Pakar Ungkap Alasan Munculnya Fenomena Rojali, ketika ke Mal Bukan untuk Belanja

Ramainya pusat perbelanjaan di berbagai kota besar tidak selalu berbanding lurus dengan transaksi pembelian yang terjadi.
Belakangan, muncul fenomena rojali atau "rombongan jarang beli" yang menggambarkan pengunjung mal atau pusat perbelanjaan lainnya yang datang beramai-ramai, namun jarang melakukan pembelian.
Fenomena ini viral di media sosial dan kerap dikaitkan dengan kelompok anak muda yang datang ke pusat perbelanjaan hanya untuk berjalan-jalan, berswafoto, atau sekadar menikmati pendingin ruangan.

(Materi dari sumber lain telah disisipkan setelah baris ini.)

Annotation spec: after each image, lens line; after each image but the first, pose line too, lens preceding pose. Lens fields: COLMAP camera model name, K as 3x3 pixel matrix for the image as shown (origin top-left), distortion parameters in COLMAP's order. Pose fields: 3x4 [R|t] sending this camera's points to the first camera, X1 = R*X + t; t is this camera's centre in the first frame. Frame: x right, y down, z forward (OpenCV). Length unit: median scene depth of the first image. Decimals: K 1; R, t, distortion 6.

Namun, di balik kemunculannya, tren ini disebut mencerminkan persoalan struktural, menurunnya daya beli masyarakat.
“Fenomena rojali tidak berjumlah banyak dan hanya bersifat sementara. Hal ini terjadi karena penurunan daya beli masyarakat, khususnya kelas menengah bawah,” kata Ketua Umum Asosiasi Pengelola Pusat Belanja Indonesia (APPBI), Alphonzus Widjaja, saat dihubungi Kompas.com, Minggu (20/7/2025).
Fenomena rojali di mal bukan sekadar tren nongkrong, tapi cerminan daya beli masyarakat kelas menengah bawah yang belum sepenuhnya pulih.
Daya beli belum pulih
Menurut Alphonzus, meski mobilitas masyarakat dan kunjungan ke pusat perbelanjaan telah kembali normal, pola belanja masyarakat berubah signifikan. Mereka kini lebih selektif dalam membelanjakan uangnya.

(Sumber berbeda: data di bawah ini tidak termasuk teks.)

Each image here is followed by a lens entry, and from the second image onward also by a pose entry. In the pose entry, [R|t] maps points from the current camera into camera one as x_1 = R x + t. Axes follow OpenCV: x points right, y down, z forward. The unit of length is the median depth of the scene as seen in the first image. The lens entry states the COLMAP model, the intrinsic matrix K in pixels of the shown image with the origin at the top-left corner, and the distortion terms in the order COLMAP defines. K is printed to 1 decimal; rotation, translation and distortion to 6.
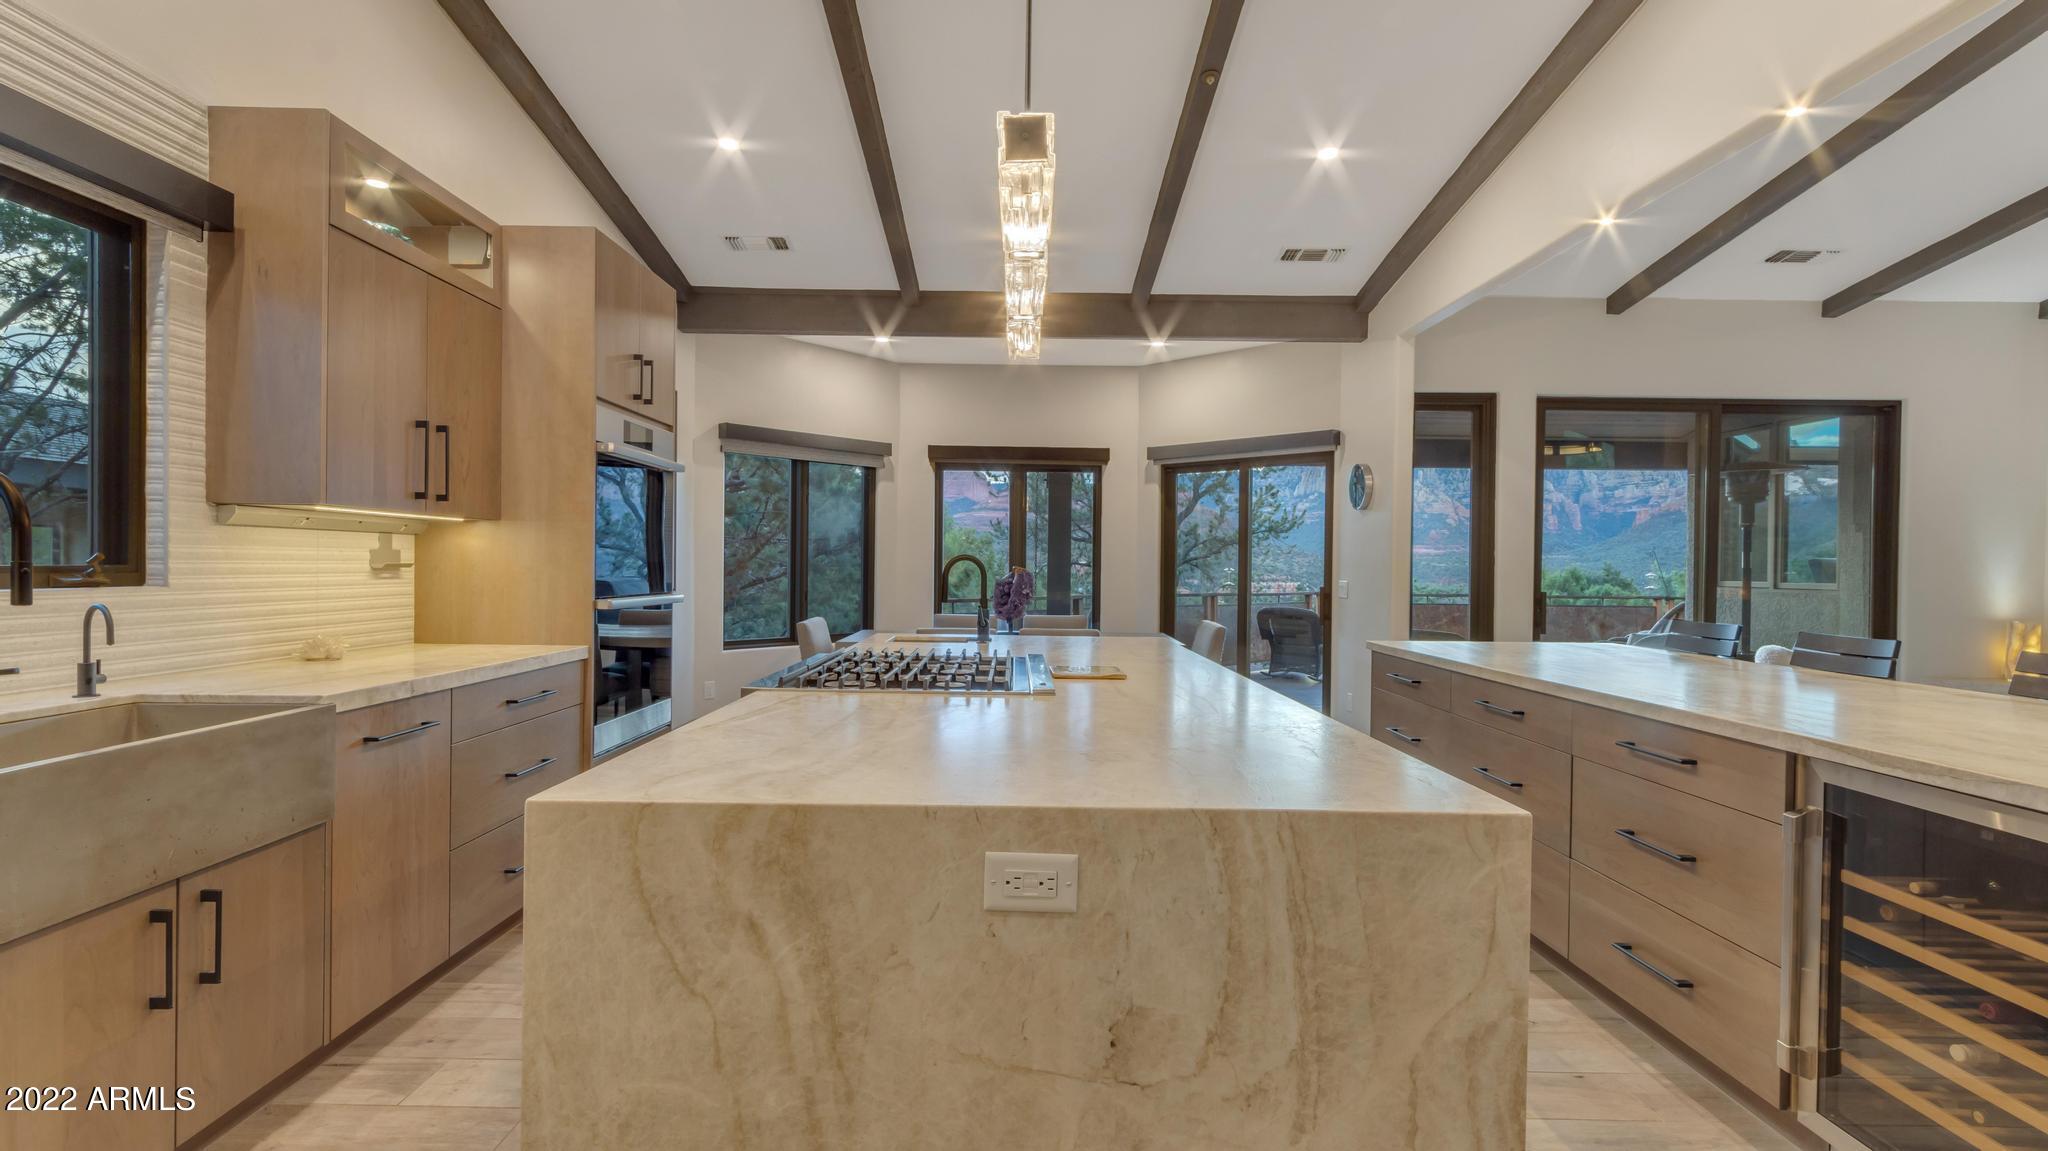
lens RADIAL K [[941.6, 0, 1018.3], [0, 941.6, 578.3], [0, 0, 1]] dist [0.002595, 0.000901]
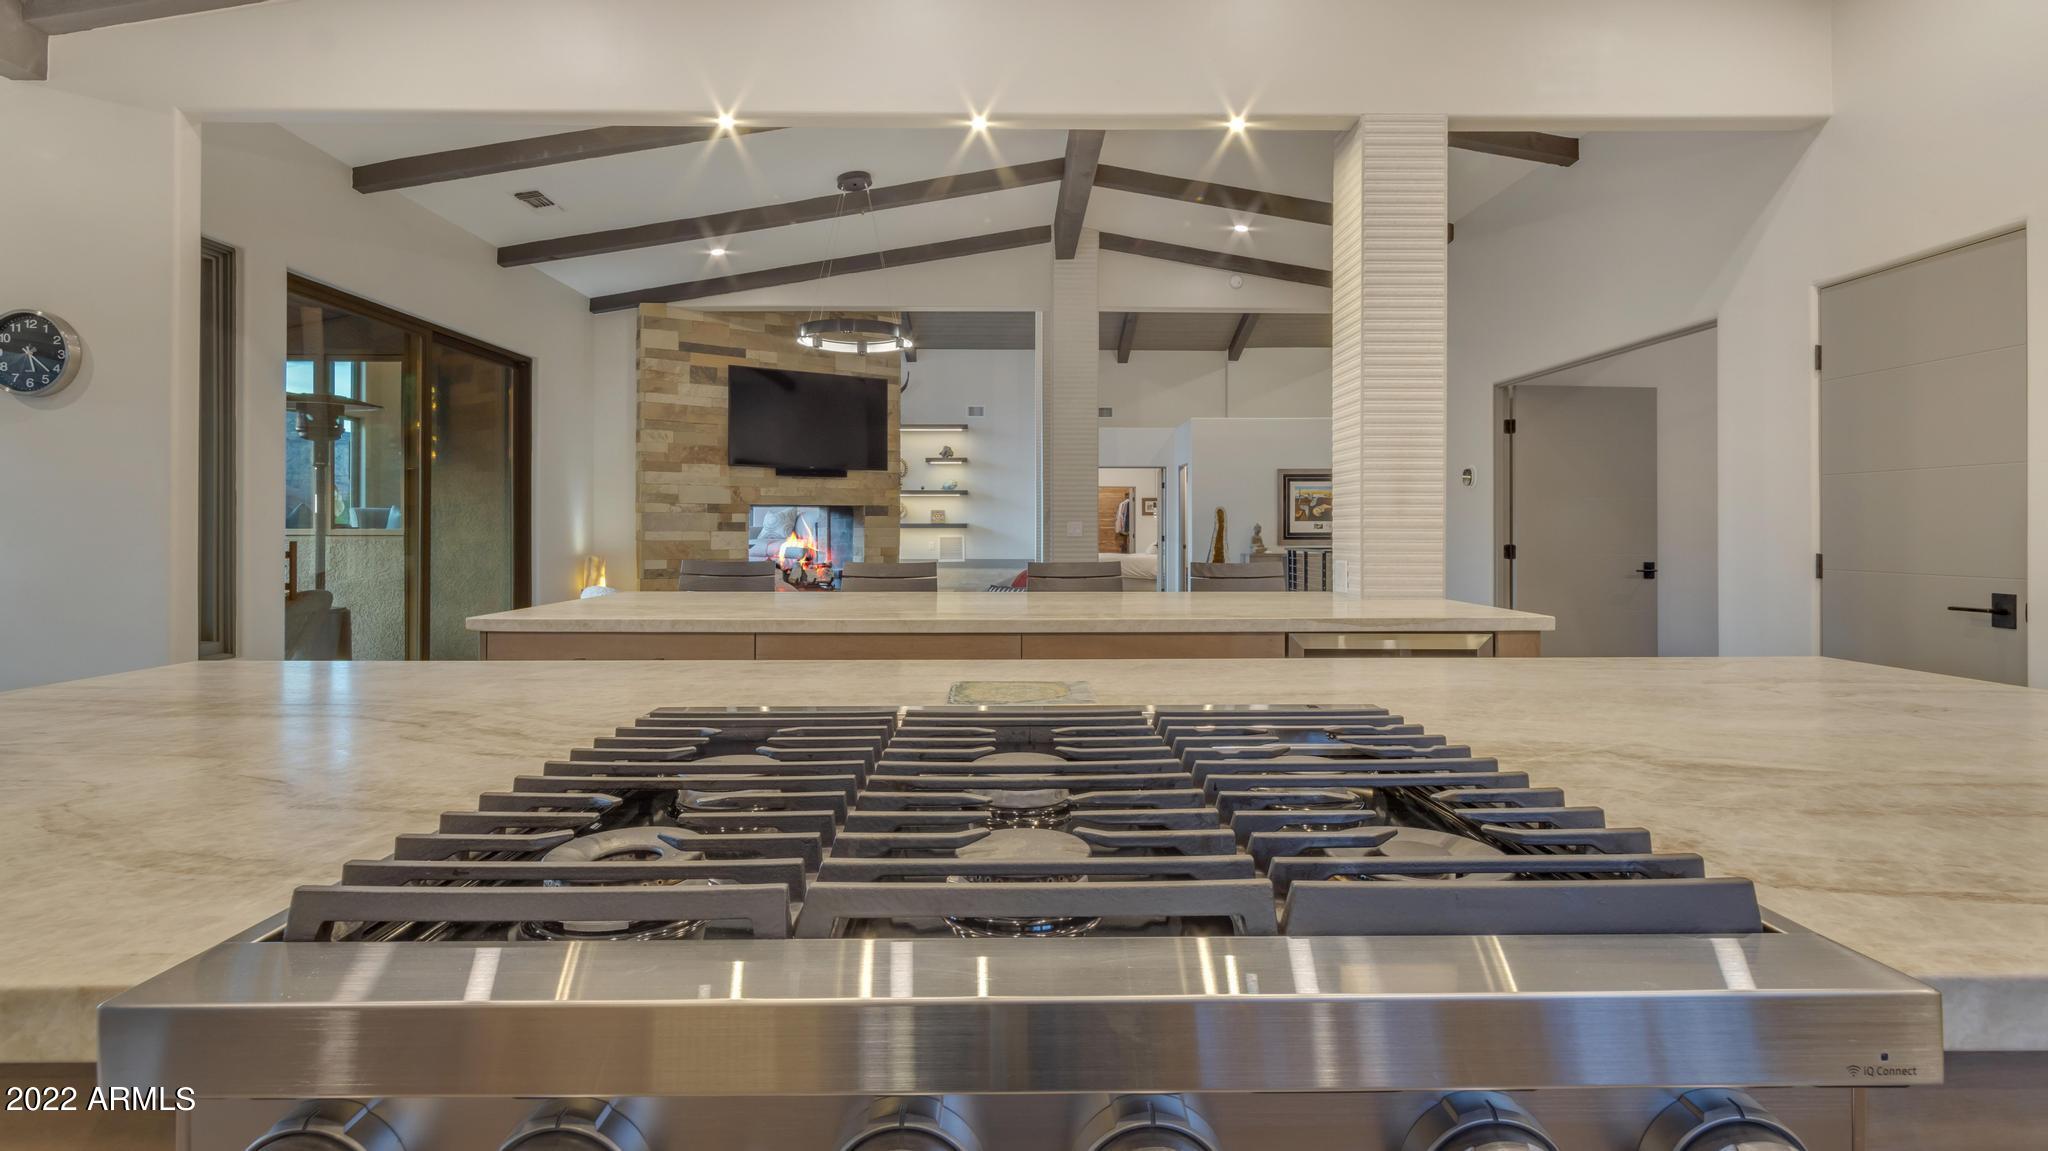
lens RADIAL K [[959.0, 0, 1020.0], [0, 959.0, 522.0], [0, 0, 1]] dist [-0.001642, -0.000516]
pose [[-0.010045, -0.004965, 0.999937, -0.604677], [0.013901, 0.999890, 0.005105, 0.010679], [-0.999853, 0.013952, -0.009975, 1.497189]]
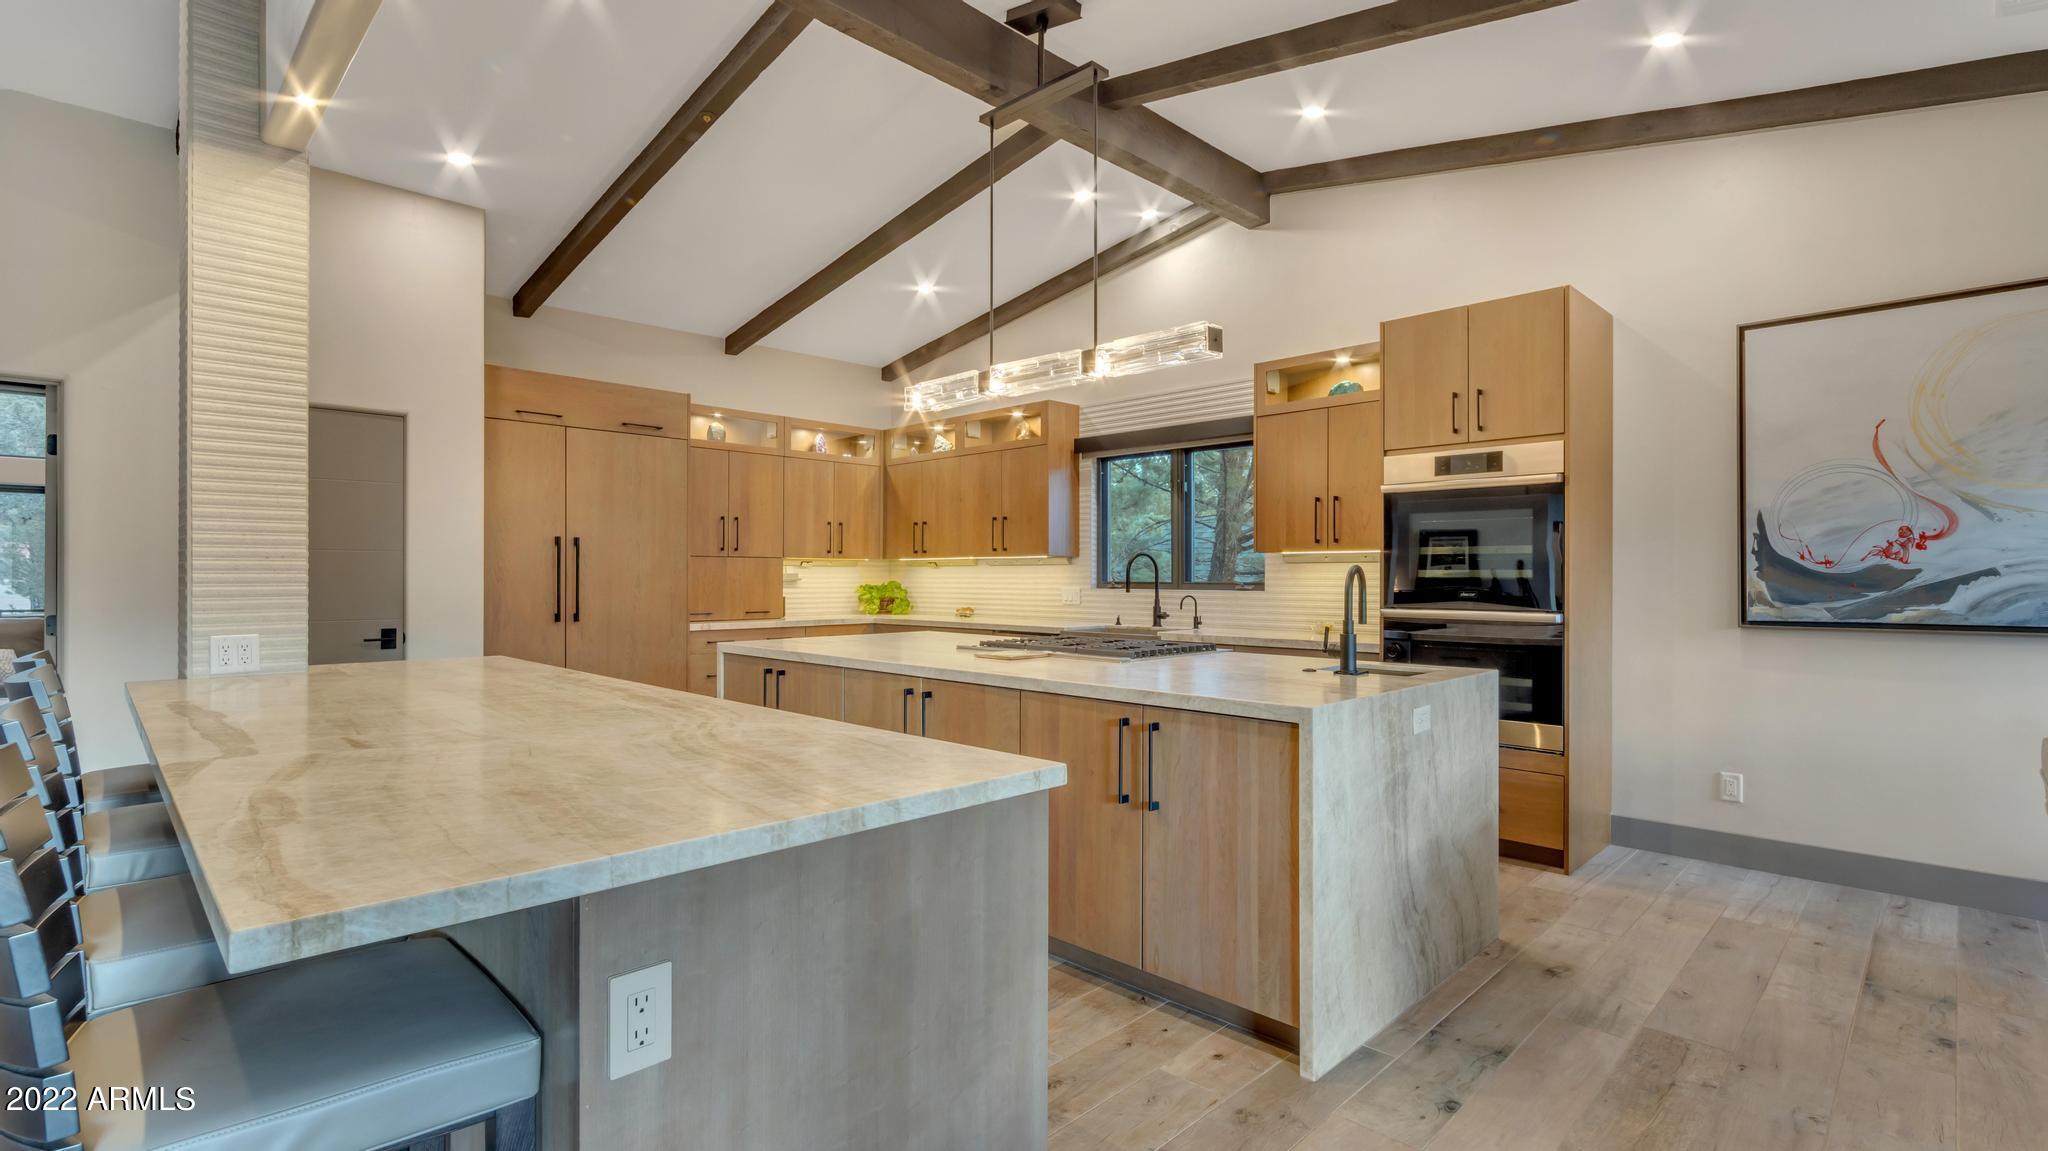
lens RADIAL K [[941.6, 0, 1018.3], [0, 941.6, 578.3], [0, 0, 1]] dist [0.002595, 0.000901]
pose [[-0.709420, -0.012887, -0.704668, 1.515284], [-0.020548, 0.999786, 0.002403, -0.021318], [0.704486, 0.016184, -0.709533, 2.915812]]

“Karena uang yang dipegang relatif sedikit, maka terjadi kecenderungan untuk membeli barang atau produk yang harga satuannya kecil,” ujarnya.
Dengan kondisi ekonomi yang belum sepenuhnya pulih, konsumen lebih memilih produk kebutuhan dasar atau barang kecil yang lebih terjangkau secara harga, ketimbang barang sekunder seperti busana bermerek atau produk elektronik.
Upaya bertahan lewat promo
Melihat situasi tersebut, sejumlah pengelola mal dan pelaku ritel mengupayakan berbagai strategi untuk mempertahankan daya tarik belanja di tengah ketatnya pengeluaran rumah tangga.
“Pusat perbelanjaan dan peritel menggelar berbagai program promo, agar barang atau produk tetap terjangkau bagi masyarakat,” kata Alphonzus.
Program seperti potongan harga, bundling produk, dan penawaran cicilan kerap digencarkan untuk memancing pembelian.
Di sisi lain, beberapa pusat perbelanjaan juga mulai mengubah pendekatan, tidak hanya sebagai tempat belanja, melainkan ruang publik yang nyaman untuk rekreasi ringan dan sosialiasi.